◆ Исходный текст:

Последним примером центробежного биографического европейского романа можно считать «Жан-Кристофа» Ромена Роллана, эту лебединую песнь европейской биографии, величавой плавностью и благородством синтетических приемов приводящую на память «Вильгельма Мейстера» Гете. «Жан-Кристоф» замыкает круг романа; при всей своей современности, это старомодное произведение; в нем собран старинный центробежный мед германской и латинской расы. Для того чтобы создать последний роман, понадобилось две расы, сочетавшиеся в личности Ромена Роллана, но этого было мало. Все-таки «Жан-Кристоф» приводится в движение тем же мощным толчком наполеоновского революционного удара (роль личности в истории), как и весь европейский роман, через бетховенскую биографию Кристофа, через соприкосновение с мощной фигурой музыкального мифа, рожденного тем же наполеоновским половодьем личности в истории.
Дальнейшая судьба романа будет не чем иным, как историей распыления биографии как формы личного существования, даже больше чем распыления – катастрофической гибелью биографии.
Ныне, извлекая из общей связи явлений облюбованную им особь со всем, что ее непосредственно окружает, писатель-романист уже не может остановиться, а неизбежно притягивает вместе с личностью весь огромный мир общественных явлений; хочет он или не хочет, он пишет социальный роман, хронику, летопись, то есть разбивает композиционную цельность замысла, выходит из рамок романа как системы явлений, непосредственно относящихся к личности. Чувство времени, принадлежащего человеку для того, чтобы действовать, побеждать, гибнуть, любить, – это чувство времени составляло основной тон самочувствия европейского романа, ибо, еще раз повторяю, композиционная мера романа – человеческая биография. Простая совокупность всего, что считается человеком, еще не есть биография и не дает позвоночника роману. Человек, действующий во времени старого европейского романа, является как бы сторожем всей системы явлений, группирующихся около него: тем более велико было искусство последних европейских романистов, в качестве такого стержня избиравших людей заурядных и ничем не замечательных.
Ныне европейцы выброшены из своих биографий, как шары из бильярдных луз, и законами их деятельности, как столкновением шаров на бильярдном поле, управляет один принцип: угол падения равен углу отражения. Человек без биографии не может быть тематическим стержнем романа, и роман, с другой стороны, немыслим без интереса к отдельной человеческой судьбе, фабуле и всему, что ей сопутствует. Кроме того, интерес к психологической мотивировке, куда так искусно спасался упадочный роман, уже предчувствуя свою гибель, в корне подорван и дискредитирован наступившим бессилием психологических мотивов перед реальными силами, чья расправа с психологической мотивировкой час от часу становится более жестокой. Самое понятие действия для личности подменяется другим, более содержательным социально, понятием приспособления.

◆ Задание 1: Что, согласно тексту о судьбе европейского романа, является композиционной мерой романа?
◆ Задание 2: Напишите продолжение текста о судьбе европейского романа, начиная сразу после его последнего предложения.
Следующий далее материал взят из другого источника.

◆ Выборка данных:
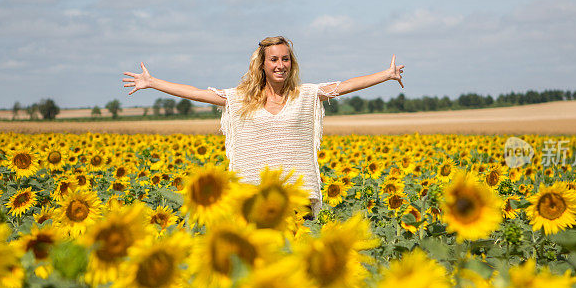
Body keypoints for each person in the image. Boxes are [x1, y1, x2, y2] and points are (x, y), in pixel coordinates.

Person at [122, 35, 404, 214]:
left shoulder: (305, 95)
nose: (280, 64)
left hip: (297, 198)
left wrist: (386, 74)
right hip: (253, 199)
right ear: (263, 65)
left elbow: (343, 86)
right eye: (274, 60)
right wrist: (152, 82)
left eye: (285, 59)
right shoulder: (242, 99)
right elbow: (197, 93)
...
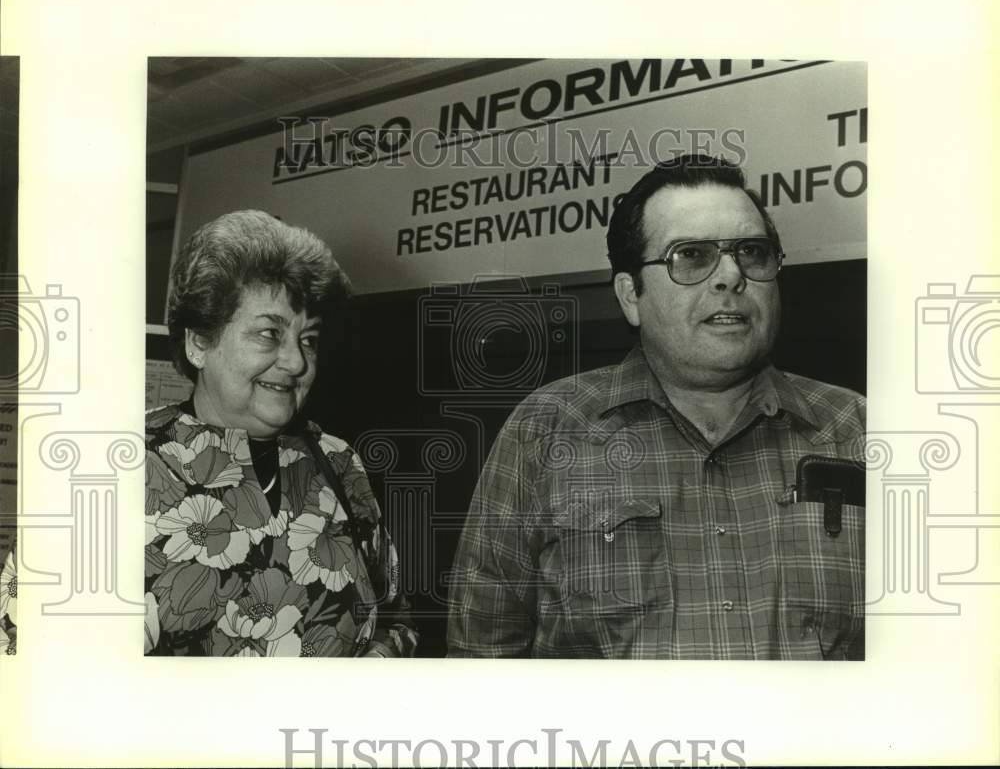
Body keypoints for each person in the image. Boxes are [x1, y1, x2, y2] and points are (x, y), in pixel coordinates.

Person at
==
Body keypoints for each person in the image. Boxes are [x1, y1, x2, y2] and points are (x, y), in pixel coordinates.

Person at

◆ Ответ 1: Человеческая биография.

◆ Ответ 2:
Современный роман сразу лишился и фабулы, то есть действующей в принадлежащем ей времени личности, и психологии, так как она не обосновывает уже никаких действий. Любопытно, что кризис романа, то есть фабулы, насыщенной временем, совпал с провозглашением принципа относительности Эйнштейном. Любопытно и то, что выхода из создавшегося положения писатели-романисты ищут в смещении планов, как, например, Андрей Белый и бессознательно подражающий ему Келлерман. А. Н. Толстой пишет свои романы на память и доводит их приблизительно до 1917 года и дальше не знает, что делать. Но большинство прозаиков уже совершенно отказались от романа и, не боясь упреков в газетности и злободневности, бессознательно пишут хронику (Пильняк, серапионовцы и др.). Очевидно, силою вещей современный прозаик становится летописцем, и роман возвращается к своим истокам – к «Слову о полку Игореве», к летописи, к агиографии, к Четьи-Минеи. Снова мысль прозаика векшей растекается по дереву истории, и не нам заманить эту векшу в ручную клетку.
Девятнадцатый век
К девятнадцатому веку применимы слова Бодлэра об альбатросе: «Шатром гигантских крыл он пригвожден к земле».
Начало столетия еще пробовало бороться с тягой земли, судорожными прыжками, мешковатыми и грузными полуполетами, конец столетия покоился уже неподвижно – прикрытый огромной палаткой непомерных крыл. Покой отчаянья. Крылья давят, противоречат своему естественному назначению.
Гигантские крылья девятнадцатого века – ses ailes de gigant – это его познавательные силы. Познавательные способности девятнадцатого века не стояли ни в каком соответствии с его волей, с его характером, с его нравственным ростом. Как огромный, циклопический глаз – познавательная способность девятнадцатого века обращена в прошлое и будущее. Ничего, кроме зрения, пустого и хищного, с одинаковой жадностью пожирающего любой предмет, любую эпоху.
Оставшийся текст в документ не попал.